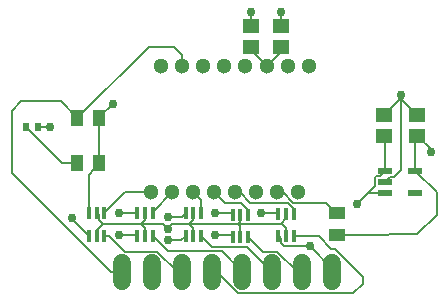
<source format=gbr>
G04 EAGLE Gerber RS-274X export*
G75*
%MOMM*%
%FSLAX34Y34*%
%LPD*%
%INTop Copper*%
%IPPOS*%
%AMOC8*
5,1,8,0,0,1.08239X$1,22.5*%
G01*
G04 Define Apertures*
%ADD10R,1.465300X1.164600*%
%ADD11R,0.450000X1.000000*%
%ADD12R,1.250000X0.600000*%
%ADD13C,1.524000*%
%ADD14R,1.420200X1.031200*%
%ADD15R,1.031200X1.420200*%
%ADD16R,0.535100X0.644000*%
%ADD17C,1.300000*%
%ADD18C,0.152400*%
%ADD19C,0.756400*%
D10*
X293300Y235096D03*
X293300Y252604D03*
X265300Y235096D03*
X265300Y252604D03*
X152700Y309946D03*
X152700Y327454D03*
X177800Y309946D03*
X177800Y327454D03*
D11*
X97300Y150201D03*
X103800Y150201D03*
X110300Y150201D03*
X110300Y169201D03*
X103800Y169201D03*
X97300Y169201D03*
D12*
X266400Y205400D03*
X266400Y195900D03*
X266400Y186400D03*
X291400Y186400D03*
X291400Y205400D03*
D11*
X56400Y150201D03*
X62900Y150201D03*
X69400Y150201D03*
X69400Y169201D03*
X62900Y169201D03*
X56400Y169201D03*
X175800Y149901D03*
X182300Y149901D03*
X188800Y149901D03*
X188800Y168901D03*
X182300Y168901D03*
X175800Y168901D03*
X15600Y150401D03*
X22100Y150401D03*
X28600Y150401D03*
X28600Y169401D03*
X22100Y169401D03*
X15600Y169401D03*
X137302Y149101D03*
X143802Y149101D03*
X150302Y149101D03*
X150302Y168101D03*
X143802Y168101D03*
X137302Y168101D03*
D13*
X221700Y126982D02*
X221700Y111742D01*
X196300Y111742D02*
X196300Y126982D01*
X170900Y126982D02*
X170900Y111742D01*
X145500Y111742D02*
X145500Y126982D01*
X120100Y126982D02*
X120100Y111742D01*
X94700Y111742D02*
X94700Y126982D01*
X69300Y126982D02*
X69300Y111742D01*
X43900Y111742D02*
X43900Y126982D01*
D14*
X225300Y150805D03*
X225300Y169195D03*
D15*
X5805Y249700D03*
X24195Y249700D03*
X24195Y211600D03*
X5805Y211600D03*
D16*
X-37975Y242600D03*
X-27825Y242600D03*
D17*
X201450Y294000D03*
X183650Y294000D03*
X165850Y294000D03*
X148050Y294000D03*
X130250Y294000D03*
X112450Y294000D03*
X94650Y294000D03*
X76850Y294000D03*
X67950Y187000D03*
X85750Y187000D03*
X103550Y187000D03*
X121350Y187000D03*
X139150Y187000D03*
X156950Y187000D03*
X174750Y187000D03*
X192550Y187000D03*
D18*
X179900Y187000D02*
X174750Y187000D01*
X179900Y187000D02*
X188686Y178214D01*
X216281Y178214D02*
X225300Y169195D01*
X216281Y178214D02*
X188686Y178214D01*
X291400Y205400D02*
X291400Y233196D01*
X293300Y235096D01*
D19*
X82250Y166500D03*
X41100Y169900D03*
X122500Y169900D03*
X160900Y169900D03*
D18*
X55701Y169900D02*
X41100Y169900D01*
X55701Y169900D02*
X56400Y169201D01*
X82250Y166500D02*
X94599Y166500D01*
X97300Y169201D01*
X122500Y169900D02*
X135503Y169900D01*
X137302Y168101D01*
X160900Y169900D02*
X174801Y169900D01*
X175800Y168901D01*
X24195Y211600D02*
X15600Y201805D01*
X15600Y169401D01*
X24195Y211600D02*
X24195Y249700D01*
X225300Y150805D02*
X268721Y150805D01*
X269300Y151384D01*
X293284Y151384D02*
X309900Y168000D01*
X293284Y151384D02*
X269300Y151384D01*
X309900Y168000D02*
X309900Y186900D01*
X291400Y205400D01*
D19*
X35600Y262200D03*
D18*
X24195Y250795D02*
X24195Y249700D01*
X24195Y250795D02*
X35600Y262200D01*
D19*
X305100Y221500D03*
D18*
X305100Y223296D02*
X293300Y235096D01*
X305100Y223296D02*
X305100Y221500D01*
X266400Y233996D02*
X265300Y235096D01*
X266400Y233996D02*
X266400Y205400D01*
D19*
X82250Y146224D03*
X41100Y151200D03*
X122500Y151200D03*
X202300Y141400D03*
D18*
X55401Y151200D02*
X41100Y151200D01*
X55401Y151200D02*
X56400Y150201D01*
X82250Y146224D02*
X93323Y146224D01*
X97300Y150201D01*
X122500Y151200D02*
X137302Y151200D01*
X137302Y149101D01*
X175800Y149901D02*
X177764Y147937D01*
X177764Y143954D01*
X180318Y141400D01*
X202300Y141400D01*
X221700Y122000D01*
X221700Y119362D01*
D19*
X1500Y165000D03*
D18*
X1500Y164501D02*
X15600Y150401D01*
X1500Y164501D02*
X1500Y165000D01*
D19*
X242600Y177000D03*
D18*
X252000Y186400D02*
X266400Y186400D01*
X252000Y186400D02*
X242600Y177000D01*
X257864Y199847D02*
X259203Y201186D01*
X257864Y199847D02*
X257864Y192264D01*
X242600Y177000D01*
X262186Y201186D02*
X266400Y205400D01*
X262186Y201186D02*
X259203Y201186D01*
D19*
X152400Y339900D03*
X178200Y340100D03*
D18*
X152700Y339600D02*
X152400Y339900D01*
X152700Y339600D02*
X152700Y327454D01*
X178200Y327854D02*
X178200Y340100D01*
X178200Y327854D02*
X177800Y327454D01*
D19*
X279700Y269300D03*
D18*
X279700Y267004D02*
X265300Y252604D01*
X279700Y267004D02*
X279700Y269300D01*
X279700Y266204D01*
X293300Y252604D01*
X178699Y160501D02*
X177900Y160501D01*
X97083Y160201D02*
X97082Y160200D01*
D19*
X82250Y156362D03*
D18*
X78311Y160301D02*
X59700Y160301D01*
X78311Y160301D02*
X82250Y156362D01*
X86089Y160201D01*
X97083Y160201D01*
X24064Y167437D02*
X22100Y169401D01*
X24064Y167437D02*
X24064Y163454D01*
X27417Y160101D01*
X59900Y160101D01*
X22100Y154784D02*
X22100Y150401D01*
X22100Y154784D02*
X27417Y160101D01*
X266400Y195900D02*
X270614Y200114D01*
X273597Y200114D01*
X279700Y206217D01*
X279700Y269300D01*
X182300Y168901D02*
X182300Y164901D01*
X177900Y160501D01*
X182300Y156900D02*
X182300Y149901D01*
X182300Y156900D02*
X178699Y160501D01*
X177900Y160501D02*
X177600Y160201D01*
X141800Y160201D01*
X100400Y160201D01*
X97083Y160201D01*
X143802Y162203D02*
X143802Y168101D01*
X143802Y162203D02*
X141800Y160201D01*
X143802Y158199D02*
X143802Y149101D01*
X143802Y158199D02*
X141800Y160201D01*
X103800Y163601D02*
X103800Y169201D01*
X103800Y163601D02*
X100400Y160201D01*
X103800Y156801D02*
X103800Y150201D01*
X103800Y156801D02*
X100400Y160201D01*
X62900Y163501D02*
X62900Y169201D01*
X62900Y163501D02*
X59700Y160301D01*
X62900Y157101D02*
X62900Y150201D01*
X62900Y157101D02*
X59900Y160101D01*
X59700Y160301D01*
X43900Y119362D02*
X34179Y119362D01*
X-50000Y203541D01*
X-50000Y256000D01*
X-8495Y264000D02*
X5603Y249903D01*
X5805Y249700D01*
X-42000Y264000D02*
X-50000Y256000D01*
X-42000Y264000D02*
X-8495Y264000D01*
X94650Y294000D02*
X94650Y303650D01*
X87900Y310400D01*
X66100Y310400D01*
X5603Y249903D01*
X152700Y307150D02*
X165850Y294000D01*
X152700Y307150D02*
X152700Y309946D01*
X165850Y294000D02*
X177800Y305950D01*
X177800Y309946D01*
X67950Y187000D02*
X46199Y187000D01*
X28600Y169401D01*
X69400Y170650D02*
X85750Y187000D01*
X69400Y170650D02*
X69400Y169201D01*
X103550Y187000D02*
X110300Y180250D01*
X110300Y169201D01*
D19*
X-17500Y242200D03*
D18*
X-17900Y242600D02*
X-27825Y242600D01*
X-17900Y242600D02*
X-17500Y242200D01*
X121350Y187000D02*
X130563Y177787D01*
X150302Y172084D02*
X150302Y168101D01*
X150302Y172084D02*
X144599Y177787D01*
X130563Y177787D01*
X152213Y177987D02*
X183697Y177987D01*
X143200Y187000D02*
X139150Y187000D01*
X143200Y187000D02*
X152213Y177987D01*
X188800Y172884D02*
X188800Y168901D01*
X188800Y172884D02*
X183697Y177987D01*
X119601Y140900D02*
X110300Y150201D01*
X119601Y140900D02*
X149362Y140900D01*
X170900Y119362D01*
X82601Y137000D02*
X69400Y150201D01*
X82601Y137000D02*
X127862Y137000D01*
X145500Y119362D01*
X123871Y119362D02*
X120100Y119362D01*
X123871Y119362D02*
X141397Y101836D01*
X239436Y101836D01*
X247200Y109600D01*
X210014Y149901D02*
X188800Y149901D01*
X210014Y149901D02*
X220652Y139263D01*
X247200Y115491D02*
X247200Y109600D01*
X247200Y115491D02*
X223428Y139263D01*
X220652Y139263D01*
X94700Y119362D02*
X90929Y119362D01*
X73403Y136888D01*
X32418Y150401D02*
X28600Y150401D01*
X32418Y150401D02*
X45931Y136888D01*
X73403Y136888D01*
X150302Y149101D02*
X162515Y136888D01*
X175003Y136888D01*
X192529Y119362D02*
X196300Y119362D01*
X192529Y119362D02*
X175003Y136888D01*
X6500Y211600D02*
X5805Y211600D01*
X-6975Y211600D01*
X-37975Y242600D01*
M02*

</source>
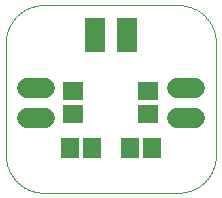
<source format=gbs>
G75*
%MOIN*%
%OFA0B0*%
%FSLAX25Y25*%
%IPPOS*%
%LPD*%
%AMOC8*
5,1,8,0,0,1.08239X$1,22.5*
%
%ADD10C,0.00394*%
%ADD11R,0.05918X0.06706*%
%ADD12R,0.06706X0.05918*%
%ADD13C,0.06800*%
%ADD14R,0.06706X0.11430*%
D10*
X0015050Y0018078D02*
X0060050Y0018078D01*
X0060352Y0018082D01*
X0060654Y0018093D01*
X0060955Y0018111D01*
X0061256Y0018136D01*
X0061557Y0018169D01*
X0061856Y0018209D01*
X0062154Y0018256D01*
X0062452Y0018311D01*
X0062747Y0018372D01*
X0063041Y0018441D01*
X0063334Y0018517D01*
X0063624Y0018600D01*
X0063913Y0018690D01*
X0064199Y0018787D01*
X0064483Y0018890D01*
X0064764Y0019001D01*
X0065042Y0019118D01*
X0065318Y0019242D01*
X0065590Y0019373D01*
X0065859Y0019510D01*
X0066125Y0019653D01*
X0066387Y0019803D01*
X0066646Y0019960D01*
X0066900Y0020122D01*
X0067151Y0020291D01*
X0067397Y0020465D01*
X0067640Y0020646D01*
X0067877Y0020832D01*
X0068111Y0021024D01*
X0068339Y0021222D01*
X0068563Y0021425D01*
X0068781Y0021633D01*
X0068995Y0021847D01*
X0069203Y0022065D01*
X0069406Y0022289D01*
X0069604Y0022517D01*
X0069796Y0022751D01*
X0069982Y0022988D01*
X0070163Y0023231D01*
X0070337Y0023477D01*
X0070506Y0023728D01*
X0070668Y0023982D01*
X0070825Y0024241D01*
X0070975Y0024503D01*
X0071118Y0024769D01*
X0071255Y0025038D01*
X0071386Y0025310D01*
X0071510Y0025586D01*
X0071627Y0025864D01*
X0071738Y0026145D01*
X0071841Y0026429D01*
X0071938Y0026715D01*
X0072028Y0027004D01*
X0072111Y0027294D01*
X0072187Y0027587D01*
X0072256Y0027881D01*
X0072317Y0028176D01*
X0072372Y0028474D01*
X0072419Y0028772D01*
X0072459Y0029071D01*
X0072492Y0029372D01*
X0072517Y0029673D01*
X0072535Y0029974D01*
X0072546Y0030276D01*
X0072550Y0030578D01*
X0072550Y0068078D01*
X0072546Y0068380D01*
X0072535Y0068682D01*
X0072517Y0068983D01*
X0072492Y0069284D01*
X0072459Y0069585D01*
X0072419Y0069884D01*
X0072372Y0070182D01*
X0072317Y0070480D01*
X0072256Y0070775D01*
X0072187Y0071069D01*
X0072111Y0071362D01*
X0072028Y0071652D01*
X0071938Y0071941D01*
X0071841Y0072227D01*
X0071738Y0072511D01*
X0071627Y0072792D01*
X0071510Y0073070D01*
X0071386Y0073346D01*
X0071255Y0073618D01*
X0071118Y0073887D01*
X0070975Y0074153D01*
X0070825Y0074415D01*
X0070668Y0074674D01*
X0070506Y0074928D01*
X0070337Y0075179D01*
X0070163Y0075425D01*
X0069982Y0075668D01*
X0069796Y0075905D01*
X0069604Y0076139D01*
X0069406Y0076367D01*
X0069203Y0076591D01*
X0068995Y0076809D01*
X0068781Y0077023D01*
X0068563Y0077231D01*
X0068339Y0077434D01*
X0068111Y0077632D01*
X0067877Y0077824D01*
X0067640Y0078010D01*
X0067397Y0078191D01*
X0067151Y0078365D01*
X0066900Y0078534D01*
X0066646Y0078696D01*
X0066387Y0078853D01*
X0066125Y0079003D01*
X0065859Y0079146D01*
X0065590Y0079283D01*
X0065318Y0079414D01*
X0065042Y0079538D01*
X0064764Y0079655D01*
X0064483Y0079766D01*
X0064199Y0079869D01*
X0063913Y0079966D01*
X0063624Y0080056D01*
X0063334Y0080139D01*
X0063041Y0080215D01*
X0062747Y0080284D01*
X0062452Y0080345D01*
X0062154Y0080400D01*
X0061856Y0080447D01*
X0061557Y0080487D01*
X0061256Y0080520D01*
X0060955Y0080545D01*
X0060654Y0080563D01*
X0060352Y0080574D01*
X0060050Y0080578D01*
X0015050Y0080578D01*
X0014748Y0080574D01*
X0014446Y0080563D01*
X0014145Y0080545D01*
X0013844Y0080520D01*
X0013543Y0080487D01*
X0013244Y0080447D01*
X0012946Y0080400D01*
X0012648Y0080345D01*
X0012353Y0080284D01*
X0012059Y0080215D01*
X0011766Y0080139D01*
X0011476Y0080056D01*
X0011187Y0079966D01*
X0010901Y0079869D01*
X0010617Y0079766D01*
X0010336Y0079655D01*
X0010058Y0079538D01*
X0009782Y0079414D01*
X0009510Y0079283D01*
X0009241Y0079146D01*
X0008975Y0079003D01*
X0008713Y0078853D01*
X0008454Y0078696D01*
X0008200Y0078534D01*
X0007949Y0078365D01*
X0007703Y0078191D01*
X0007460Y0078010D01*
X0007223Y0077824D01*
X0006989Y0077632D01*
X0006761Y0077434D01*
X0006537Y0077231D01*
X0006319Y0077023D01*
X0006105Y0076809D01*
X0005897Y0076591D01*
X0005694Y0076367D01*
X0005496Y0076139D01*
X0005304Y0075905D01*
X0005118Y0075668D01*
X0004937Y0075425D01*
X0004763Y0075179D01*
X0004594Y0074928D01*
X0004432Y0074674D01*
X0004275Y0074415D01*
X0004125Y0074153D01*
X0003982Y0073887D01*
X0003845Y0073618D01*
X0003714Y0073346D01*
X0003590Y0073070D01*
X0003473Y0072792D01*
X0003362Y0072511D01*
X0003259Y0072227D01*
X0003162Y0071941D01*
X0003072Y0071652D01*
X0002989Y0071362D01*
X0002913Y0071069D01*
X0002844Y0070775D01*
X0002783Y0070480D01*
X0002728Y0070182D01*
X0002681Y0069884D01*
X0002641Y0069585D01*
X0002608Y0069284D01*
X0002583Y0068983D01*
X0002565Y0068682D01*
X0002554Y0068380D01*
X0002550Y0068078D01*
X0002550Y0030578D01*
X0002554Y0030276D01*
X0002565Y0029974D01*
X0002583Y0029673D01*
X0002608Y0029372D01*
X0002641Y0029071D01*
X0002681Y0028772D01*
X0002728Y0028474D01*
X0002783Y0028176D01*
X0002844Y0027881D01*
X0002913Y0027587D01*
X0002989Y0027294D01*
X0003072Y0027004D01*
X0003162Y0026715D01*
X0003259Y0026429D01*
X0003362Y0026145D01*
X0003473Y0025864D01*
X0003590Y0025586D01*
X0003714Y0025310D01*
X0003845Y0025038D01*
X0003982Y0024769D01*
X0004125Y0024503D01*
X0004275Y0024241D01*
X0004432Y0023982D01*
X0004594Y0023728D01*
X0004763Y0023477D01*
X0004937Y0023231D01*
X0005118Y0022988D01*
X0005304Y0022751D01*
X0005496Y0022517D01*
X0005694Y0022289D01*
X0005897Y0022065D01*
X0006105Y0021847D01*
X0006319Y0021633D01*
X0006537Y0021425D01*
X0006761Y0021222D01*
X0006989Y0021024D01*
X0007223Y0020832D01*
X0007460Y0020646D01*
X0007703Y0020465D01*
X0007949Y0020291D01*
X0008200Y0020122D01*
X0008454Y0019960D01*
X0008713Y0019803D01*
X0008975Y0019653D01*
X0009241Y0019510D01*
X0009510Y0019373D01*
X0009782Y0019242D01*
X0010058Y0019118D01*
X0010336Y0019001D01*
X0010617Y0018890D01*
X0010901Y0018787D01*
X0011187Y0018690D01*
X0011476Y0018600D01*
X0011766Y0018517D01*
X0012059Y0018441D01*
X0012353Y0018372D01*
X0012648Y0018311D01*
X0012946Y0018256D01*
X0013244Y0018209D01*
X0013543Y0018169D01*
X0013844Y0018136D01*
X0014145Y0018111D01*
X0014446Y0018093D01*
X0014748Y0018082D01*
X0015050Y0018078D01*
D11*
X0023810Y0033078D03*
X0031290Y0033078D03*
X0043810Y0033078D03*
X0051290Y0033078D03*
D12*
X0050050Y0044337D03*
X0050050Y0051818D03*
X0025050Y0051818D03*
X0025050Y0044337D03*
D13*
X0015550Y0043078D02*
X0009550Y0043078D01*
X0009550Y0053078D02*
X0015550Y0053078D01*
X0059550Y0053078D02*
X0065550Y0053078D01*
X0065550Y0043078D02*
X0059550Y0043078D01*
D14*
X0042865Y0070617D03*
X0032235Y0070538D03*
M02*

</source>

**Work to be completed**
Say how many lines of the entries hold the string "format". Nothing but the number should be given.

**Answer below**
2